Meta # 2 & mdash; Os recursos humanos incluirão uma cópia do plano de diversidade em todos os pacotes de orientação para novas contratações.
Objetivo # 3 & mdash; pelo menos três oportunidades educacionais de diversidade serão fornecidas a todos os funcionários no próximo ano.
Priority & mdash; Melhorar o recrutamento de candidatos diversos para cargos disponíveis.
Objetivo # 1 & mdash; Uma força-tarefa será formada para criar um plano de comunicação para promover oportunidades de emprego para públicos diversos.
Meta # 2 & mdash; Os recursos humanos serão encarregados de usar o plano de comunicação para cada nova abertura e fornecer aos candidatos a opção de indicar como eles aprenderam sobre posições abertas.
Responsabilidade e Avaliação; Avaliação e Avaliação do Plano.
Se um Comitê de Diversidade nomeado pelo diretor da biblioteca ou por uma parte da equipe anual da biblioteca em serviço dedicada à revisão, o tempo de pessoal deve ser formalmente alocado para a avaliação e avaliação contínua do desempenho do Plano de Diversidade. Também é necessário um mecanismo para relatar a liderança da biblioteca e para manter os membros da equipe em todos os níveis responsáveis por sucessos e violações.
Além de medir o desempenho em cada área prioritária com base na realização de metas declaradas, as bibliotecas também podem utilizar uma grade de atividade para documentar atividades específicas que contribuem para prioridades específicas e que abordam públicos específicos ou grupos dentro do plano de diversidade.
Exemplos de avaliação:
Recursos adicionais.
Você também pode querer aproveitar esses recursos:
Padrões desenvolvidos pelo Comitê de Diversidade Racial e Étnica da ACRL (Associação de Bibliotecas Universitárias e de Pesquisa), com base nas Normas da Associação Nacional de Trabalhadores Sociais de 2001 para Competências Culturais em Prática de Trabalho Social.
Por Pat Disterhoft, professor associado de educação; Debbie Giunta, diretora do Centro de Fluência Cultural; e Arianne Walker, diretora do Escritório de Pesquisa e Avaliação Institucional, todas do Mount St.

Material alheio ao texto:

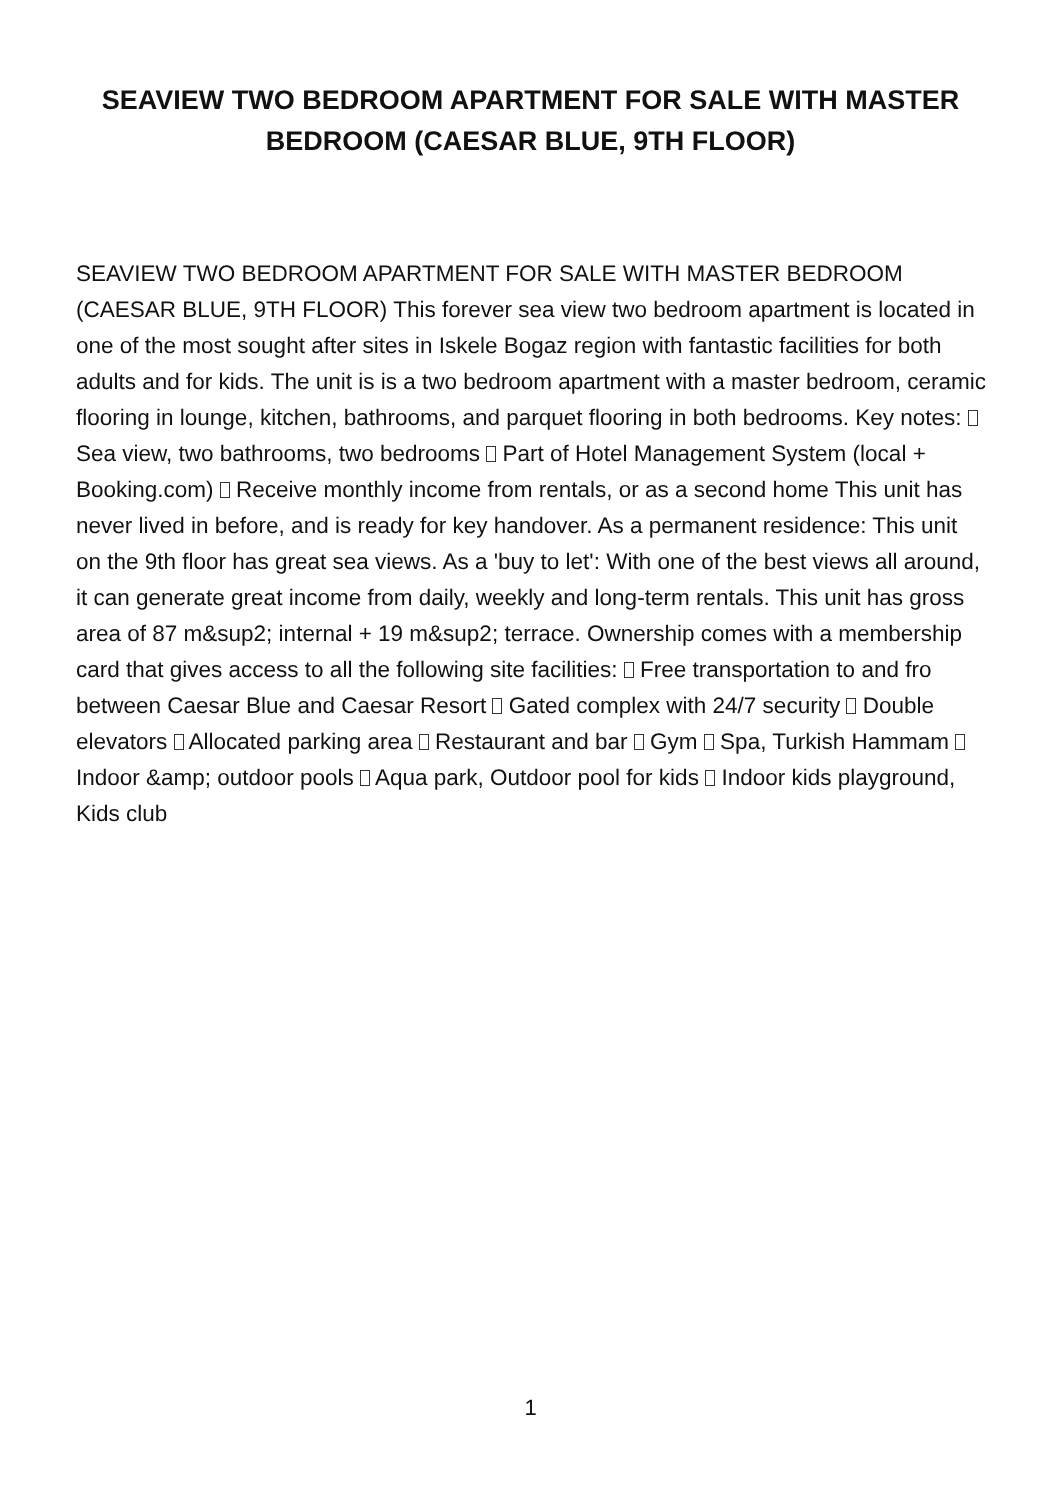SEAVIEW TWO BEDROOM APARTMENT FOR SALE WITH MASTER BEDROOM (CAESAR BLUE, 9TH FLOOR)
SEAVIEW TWO BEDROOM APARTMENT FOR SALE WITH MASTER BEDROOM (CAESAR BLUE, 9TH FLOOR) This forever sea view two bedroom apartment is located in one of the most sought after sites in Iskele Bogaz region with fantastic facilities for both adults and for kids. The unit is is a two bedroom apartment with a master bedroom, ceramic flooring in lounge, kitchen, bathrooms, and parquet flooring in both bedrooms. Key notes: Sea view, two bathrooms, two bedrooms Part of Hotel Management System (local + Booking.com) Receive monthly income from rentals, or as a second home This unit has never lived in before, and is ready for key handover. As a permanent residence: This unit on the 9th floor has great sea views. As a 'buy to let': With one of the best views all around, it can generate great income from daily, weekly and long-term rentals. This unit has gross area of 87 m&sup2; internal + 19 m&sup2; terrace. Ownership comes with a membership card that gives access to all the following site facilities: Free transportation to and fro between Caesar Blue and Caesar Resort Gated complex with 24/7 security Double elevators Allocated parking area Restaurant and bar Gym Spa, Turkish Hammam Indoor &amp; outdoor pools Aqua park, Outdoor pool for kids Indoor kids playground, Kids club
1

Mary's College, Los Angeles, Califórnia.
Uma avaliação das percepções da equipe da biblioteca sobre (a) o compromisso da biblioteca com os princípios da diversidade, (b) políticas e procedimentos organizacionais, e (c) atitudes do pessoal. É uma pesquisa on-line com perguntas destinadas a compreender as percepções de impacto sobre a qualidade do serviço em uma configuração de biblioteca.
Este Kit SPEC explora quais os progressos realizados nas bibliotecas membros da ARL para recrutar e manter uma força de trabalho diversificada; as estratégias que utilizam para aumentar o número de bibliotecários de diversidade étnica / cultural na profissão e nas suas bibliotecas; os elementos de programas que apoiam com sucesso um local de trabalho inclusivo; as pessoas, grupos e / ou comissões responsáveis pela supervisão dos programas; and how libraries are assessing the effectiveness and success of such programs.